## TAREFAS SOLICITADAS
- 1) Reproduza palavra por palavra o trecho da coluna sobre guerra comercial que vai de "Faço questão de" até "mudança de fundamento)?".
- 2) Segundo a coluna sobre guerra comercial, qual taxa de câmbio se registra em agosto?

## BLOCO DE TEXTO
Felipe Miranda: G7 a 1 ou muito blá-blá-blá? Há saída para a guerra comercial?
Colunista discorre sobre conflitos comerciais, Amazônia e investimentos em infraestrutura como motor de crescimento
O mês de agosto tem sido duro. O Ibovespa cai 4 por cento, a curva de juros brasileira interrompe a trajetória de fechamento dos últimos meses e a taxa de câmbio mostra 4,12 reais por dólar, voltando a patamares pré-eleição, quando embutíamos às cotações alguma probabilidade de vitória da esquerda no pleito.
Faço questão de marcar isso. Insistiria no ponto se necessário fosse. Ao olhar seu próprio extrato no banco ou na corretora, você precisa entender o contexto em que está inserido. As prováveis perdas em seus ativos de risco no mês não são exclusividade sua, mas, sim, resultado de um fenômeno global de busca generalizada por segurança e abandono das posições menos conservadoras. Com isso em mente, talvez fique mais fácil não se assustar e desfazer-se de bons ativos a preços momentaneamente ruins.
Há duas tarefas fundamentais em situações como essa.
A primeira: separar ruído de sinal. O que, de fato, é risco (chance de perda permanente de capital) e o que é apenas volatilidade (uma variação de preços causada por alteração súbita no sentimento sem que tenha havido material mudança de fundamento)?
A segunda: nesse contexto e, para ser bem sincero, em qualquer outro, você, como investidor, precisa ter um horizonte temporal além do screenshot do Google Calendar. Falo isso pelo seu próprio bem. Ciclos empresariais ou econômicos são medidos em anos, não em semanas. Você precisa dar tempo para que as teses de investimento se materializem, a despeito de adversidades e volatilidade no meio do caminho. Fora da sorte e da aleatoriedade, não há outro caminho para ganhar dinheiro com consistência.
Faladas algumas palavras sobre o mindset que considero adequado para se enfrentar o momento atual, posso agora comentar as questões mais relevantes da semana propriamente ditas. Também são duas: Amazônia e guerra comercial.
Duas questões importantes: Amazônia e guerra comercial. Vamos por ordem, alfabética. Comecemos do começo.

## EXTRATO DE DADOS
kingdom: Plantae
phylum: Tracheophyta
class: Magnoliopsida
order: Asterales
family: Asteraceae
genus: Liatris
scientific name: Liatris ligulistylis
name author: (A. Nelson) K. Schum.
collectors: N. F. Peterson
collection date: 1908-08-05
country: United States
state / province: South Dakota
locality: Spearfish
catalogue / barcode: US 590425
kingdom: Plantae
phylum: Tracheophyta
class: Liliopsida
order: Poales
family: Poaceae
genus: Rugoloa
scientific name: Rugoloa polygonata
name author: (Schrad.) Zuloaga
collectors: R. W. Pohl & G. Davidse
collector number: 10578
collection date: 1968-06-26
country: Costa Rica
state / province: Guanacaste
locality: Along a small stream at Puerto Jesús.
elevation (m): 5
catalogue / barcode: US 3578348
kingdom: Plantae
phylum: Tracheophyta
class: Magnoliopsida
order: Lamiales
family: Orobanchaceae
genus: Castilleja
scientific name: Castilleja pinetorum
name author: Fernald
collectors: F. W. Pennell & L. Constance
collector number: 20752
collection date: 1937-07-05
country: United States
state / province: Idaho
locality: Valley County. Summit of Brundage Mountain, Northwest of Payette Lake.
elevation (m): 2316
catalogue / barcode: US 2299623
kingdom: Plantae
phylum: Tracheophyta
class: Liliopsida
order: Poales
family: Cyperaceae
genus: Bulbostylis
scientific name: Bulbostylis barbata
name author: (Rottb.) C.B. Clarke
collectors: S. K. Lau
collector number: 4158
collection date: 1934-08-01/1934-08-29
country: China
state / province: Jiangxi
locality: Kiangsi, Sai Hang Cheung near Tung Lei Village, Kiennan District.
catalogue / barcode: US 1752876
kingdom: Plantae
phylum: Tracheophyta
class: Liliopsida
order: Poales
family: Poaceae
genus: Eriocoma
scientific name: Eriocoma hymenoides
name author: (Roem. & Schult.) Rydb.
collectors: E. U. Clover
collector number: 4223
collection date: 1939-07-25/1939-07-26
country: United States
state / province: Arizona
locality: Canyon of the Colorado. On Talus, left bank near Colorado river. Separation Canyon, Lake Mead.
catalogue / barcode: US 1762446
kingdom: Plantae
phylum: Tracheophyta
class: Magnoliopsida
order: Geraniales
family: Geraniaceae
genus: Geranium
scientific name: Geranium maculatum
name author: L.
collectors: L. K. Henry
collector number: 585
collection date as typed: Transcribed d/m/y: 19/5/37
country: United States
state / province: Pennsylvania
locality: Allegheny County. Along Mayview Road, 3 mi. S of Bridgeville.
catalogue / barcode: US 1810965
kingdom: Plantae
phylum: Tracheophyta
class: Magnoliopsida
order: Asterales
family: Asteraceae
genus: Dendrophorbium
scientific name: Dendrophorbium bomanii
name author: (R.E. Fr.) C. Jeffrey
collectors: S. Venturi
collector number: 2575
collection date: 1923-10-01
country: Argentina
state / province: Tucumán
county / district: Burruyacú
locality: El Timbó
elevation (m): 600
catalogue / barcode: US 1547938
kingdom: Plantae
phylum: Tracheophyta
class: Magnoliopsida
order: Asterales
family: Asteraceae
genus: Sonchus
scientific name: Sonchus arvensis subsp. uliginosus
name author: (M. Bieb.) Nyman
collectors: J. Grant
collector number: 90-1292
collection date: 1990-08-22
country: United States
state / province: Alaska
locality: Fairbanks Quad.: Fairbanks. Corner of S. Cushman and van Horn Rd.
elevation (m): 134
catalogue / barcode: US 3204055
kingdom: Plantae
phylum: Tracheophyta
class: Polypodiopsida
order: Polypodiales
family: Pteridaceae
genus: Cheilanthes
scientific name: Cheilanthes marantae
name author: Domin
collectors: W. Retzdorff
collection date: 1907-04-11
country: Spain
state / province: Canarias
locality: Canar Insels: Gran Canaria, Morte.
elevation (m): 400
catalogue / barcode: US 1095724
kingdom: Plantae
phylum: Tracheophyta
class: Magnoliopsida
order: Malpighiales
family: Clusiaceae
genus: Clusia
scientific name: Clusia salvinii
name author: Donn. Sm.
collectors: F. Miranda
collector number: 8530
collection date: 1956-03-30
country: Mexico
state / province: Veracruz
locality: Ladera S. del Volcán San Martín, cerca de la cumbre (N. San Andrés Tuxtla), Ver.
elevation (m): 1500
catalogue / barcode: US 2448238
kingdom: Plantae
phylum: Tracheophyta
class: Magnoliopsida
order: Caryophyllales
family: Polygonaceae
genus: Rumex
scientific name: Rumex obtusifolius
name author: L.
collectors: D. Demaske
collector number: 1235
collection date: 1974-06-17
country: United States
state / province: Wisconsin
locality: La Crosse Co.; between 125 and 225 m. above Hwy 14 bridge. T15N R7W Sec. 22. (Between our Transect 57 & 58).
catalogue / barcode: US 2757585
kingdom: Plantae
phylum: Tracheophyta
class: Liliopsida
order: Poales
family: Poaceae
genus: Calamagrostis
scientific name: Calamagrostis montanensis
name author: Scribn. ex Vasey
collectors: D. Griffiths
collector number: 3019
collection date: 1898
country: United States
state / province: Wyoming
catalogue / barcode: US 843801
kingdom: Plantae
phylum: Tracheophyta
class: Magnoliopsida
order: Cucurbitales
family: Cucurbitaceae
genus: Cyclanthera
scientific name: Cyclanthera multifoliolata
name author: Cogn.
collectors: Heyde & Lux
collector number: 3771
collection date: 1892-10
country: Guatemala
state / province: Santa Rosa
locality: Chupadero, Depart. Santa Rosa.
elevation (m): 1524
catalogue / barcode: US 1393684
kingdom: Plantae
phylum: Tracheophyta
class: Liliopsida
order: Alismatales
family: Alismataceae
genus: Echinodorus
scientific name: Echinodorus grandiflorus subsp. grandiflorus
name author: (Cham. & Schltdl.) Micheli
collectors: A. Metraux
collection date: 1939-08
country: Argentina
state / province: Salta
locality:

## RESPOSTAS ÀS TAREFAS
- 1)
Faço questão de marcar isso. Insistiria no ponto se necessário fosse. Ao olhar seu próprio extrato no banco ou na corretora, você precisa entender o contexto em que está inserido. As prováveis perdas em seus ativos de risco no mês não são exclusividade sua, mas, sim, resultado de um fenômeno global de busca generalizada por segurança e abandono das posições menos conservadoras. Com isso em mente, talvez fique mais fácil não se assustar e desfazer-se de bons ativos a preços momentaneamente ruins.
Há duas tarefas fundamentais em situações como essa.
A primeira: separar ruído de sinal. O que, de fato, é risco (chance de perda permanente de capital) e o que é apenas volatilidade (uma variação de preços causada por alteração súbita no sentimento sem que tenha havido material mudança de fundamento)?

- 2) 4,12 reais por dólar.